Rubio: White House Backed Immigration Plan ‘Not Going To Pass’ In The Senate

Sen. Marco Rubio, R-Fla., a member of the Senate Foreign Relations Committee, comments on the poisonous gas attacks in Syria during a television interview on Capitol Hill in Washington, Thursday, April 6, 2017. (AP Photo/J. Scott Applewhite)
J. Scott Applewhite/AP

Sen. Marco Rubio (R-FL) is a fan of reforming the U.S. immigration system to a merit-based program, but said the White House-backed plan that would cut legal immigration and favor English-speaking green card applicants is “not going to pass” in the Senate.

“The bill’s not going to pass,” he said during an interview with Florida’s CBS 4 station Sunday. “I think the White House knows that you don’t have 60 votes for that in the Senate.”

The RAISE Act, which was announced last week Sens. Tom Cotton (R-AR) and David Perdue (R-GA) and backed by President Donald Trump, would create a points-based immigration system that favors green card applicants who demonstrate skills, education and language ability over immigrants who have relationships with people already living in the U.S.

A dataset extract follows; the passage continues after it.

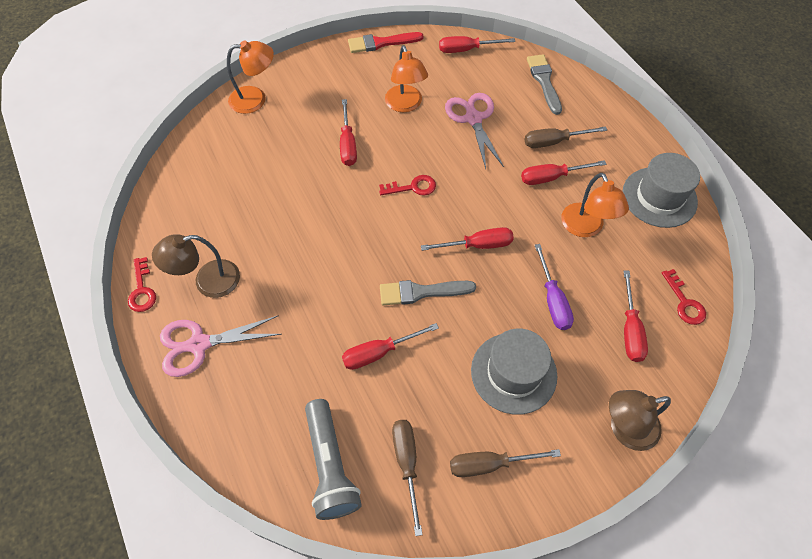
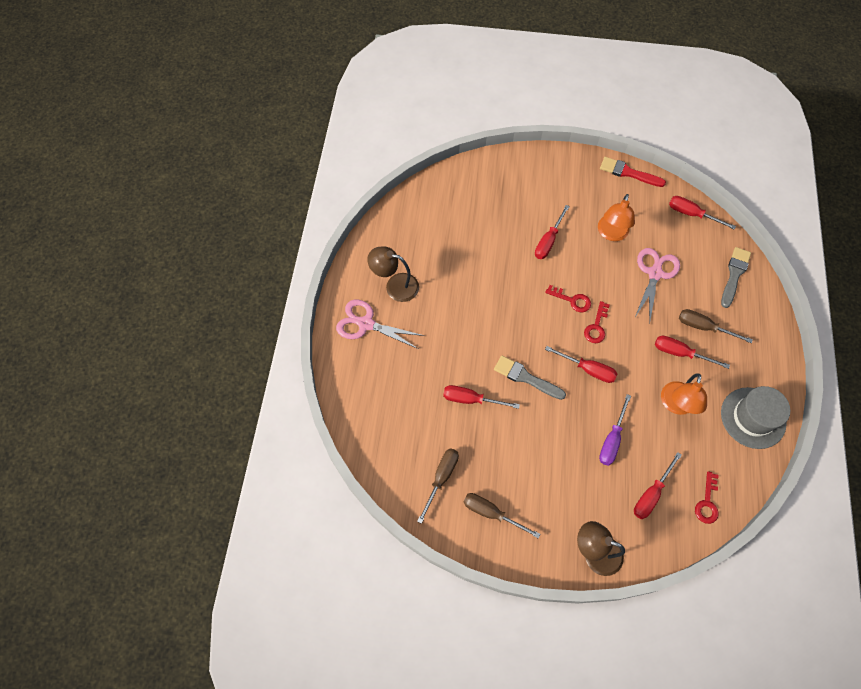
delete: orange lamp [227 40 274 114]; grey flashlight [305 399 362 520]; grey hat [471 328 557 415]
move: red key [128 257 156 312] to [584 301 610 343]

It also seeks to cut legal immigration in half over the next decade, which is the piece of the bill that’s kept Rubio from endorsing the plan.

“I don’t want to limit legal immigration, I certainly want to change the way we conduct it,” he said. “Where I probably have a big difference of opinion with this bill is that it sets an arbitrary cap on the number of people that are able to come through with a green card. I don’t think that should be an arbitrary cap, that number should be driven by demand.”

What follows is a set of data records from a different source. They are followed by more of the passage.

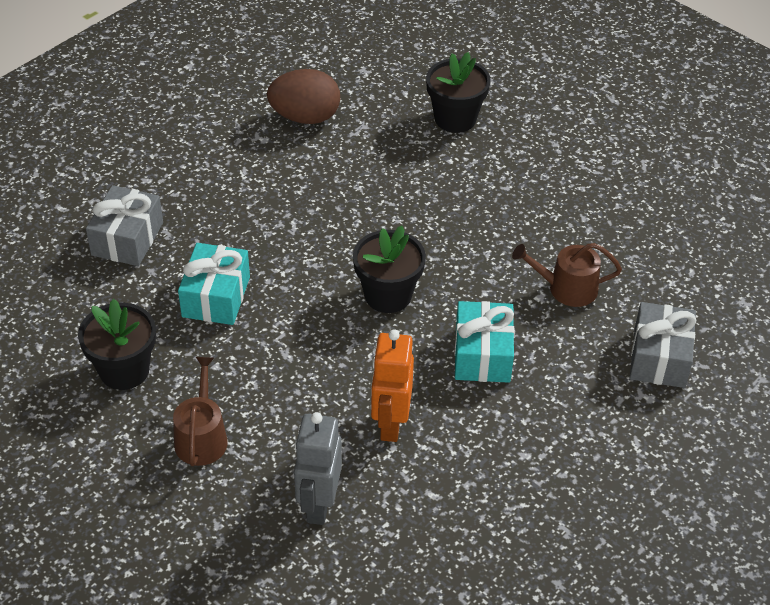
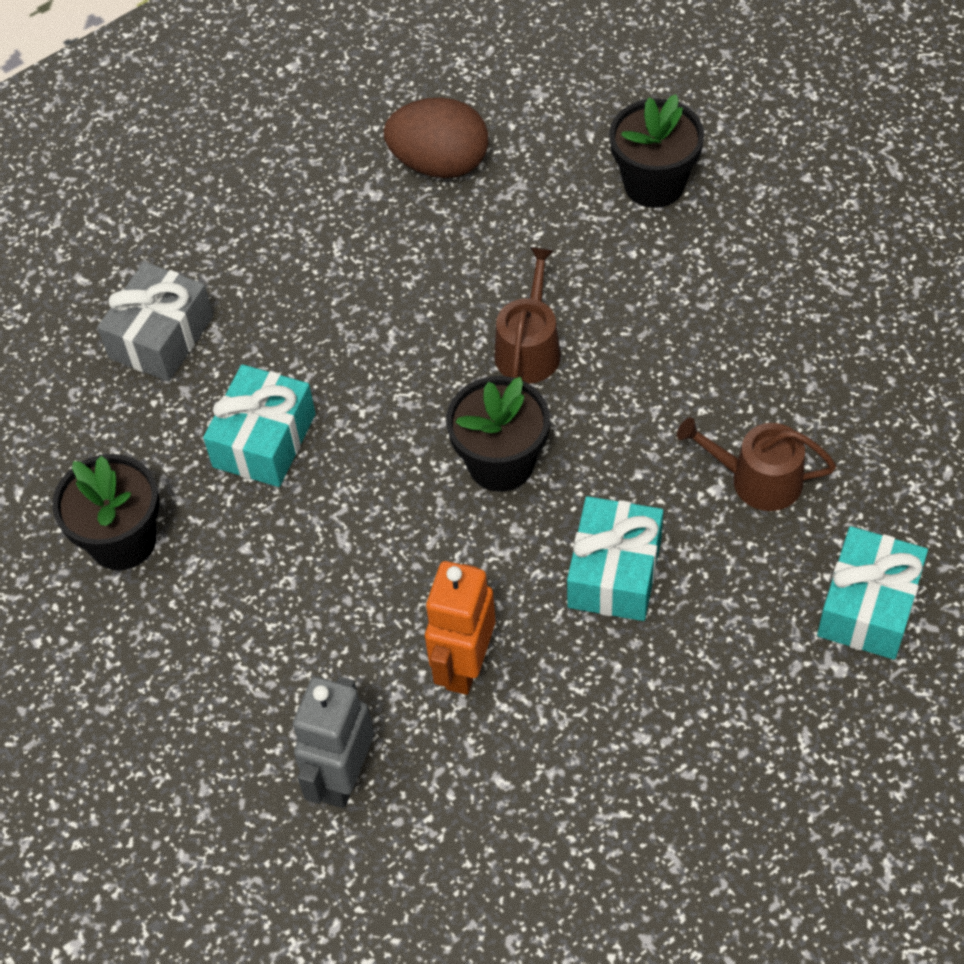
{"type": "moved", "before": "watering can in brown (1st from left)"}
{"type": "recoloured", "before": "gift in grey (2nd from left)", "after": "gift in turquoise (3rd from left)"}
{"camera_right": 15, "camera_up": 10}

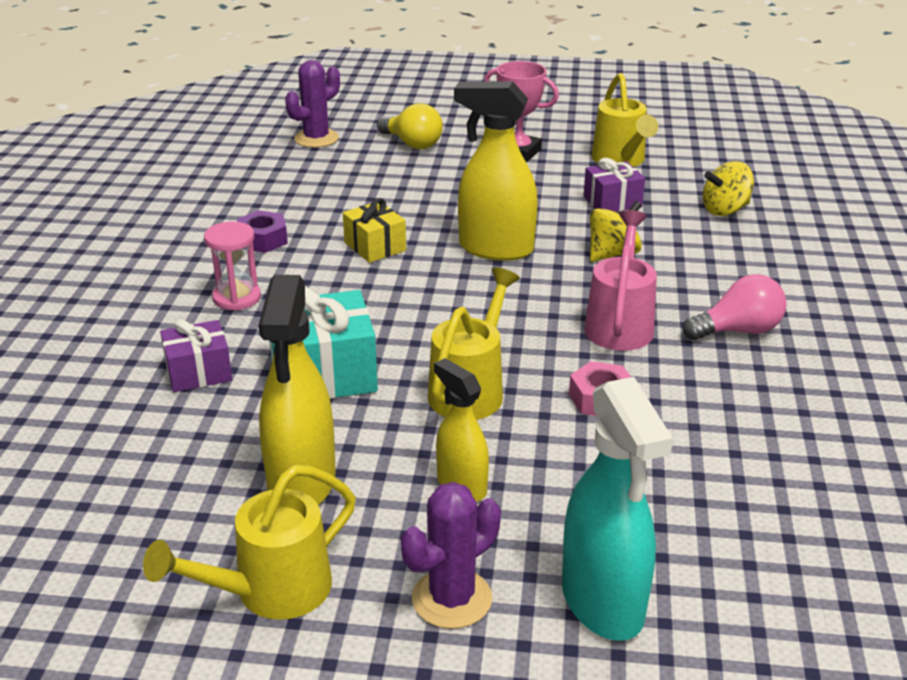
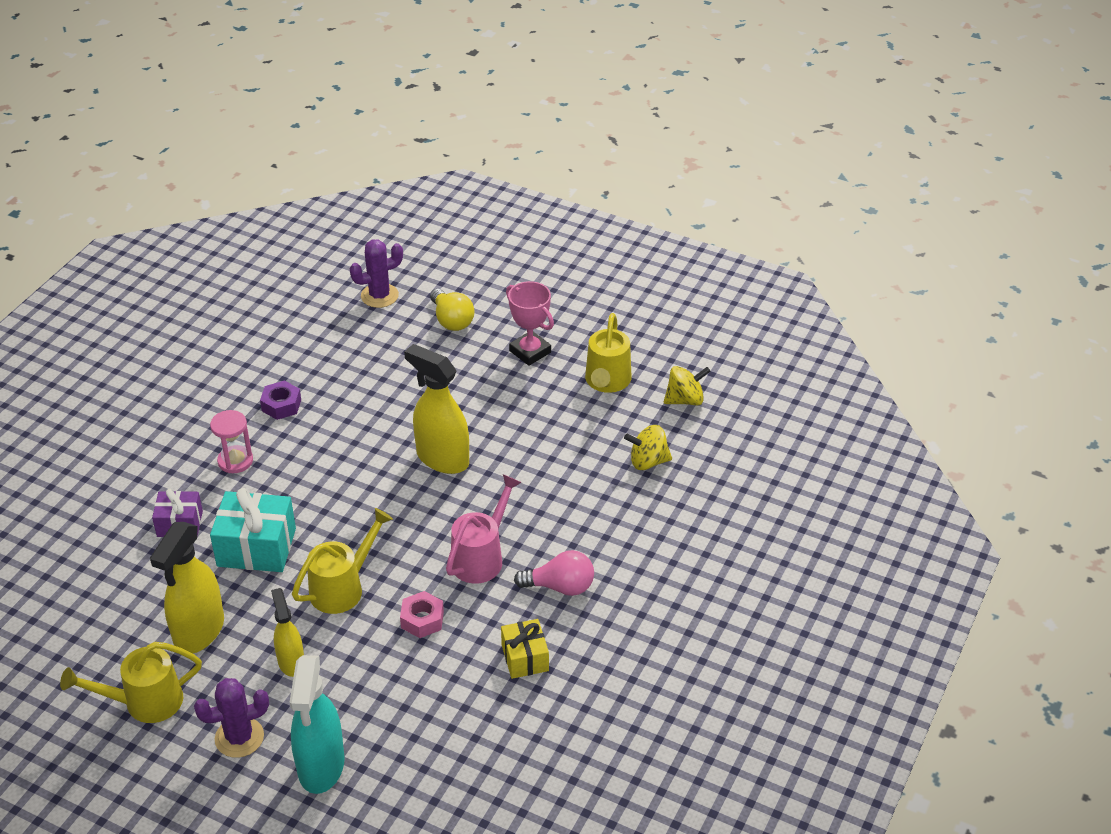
{"type": "removed", "before": "gift in purple (2nd from left)"}
{"type": "moved", "before": "gift in yellow"}
{"type": "moved", "before": "spinning top in yellow (1st from left in the first image)", "after": "spinning top in yellow (2nd from left)"}
{"camera_right": 20, "camera_up": 10}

Rubio is not the first prominent Republican member of the former, unsuccessful “Gang of Eight” bipartisan reform effort to come out against the new plan.

Sens. John McCain (R-AZ) and Lindsey Graham (R-SC) have also expressed similar opposition to curtailing legal immigration.

The group of eight senators attempted to pass legislation in 2013 that looked at enhancing border security and a path to citizenship, as well as visa reform.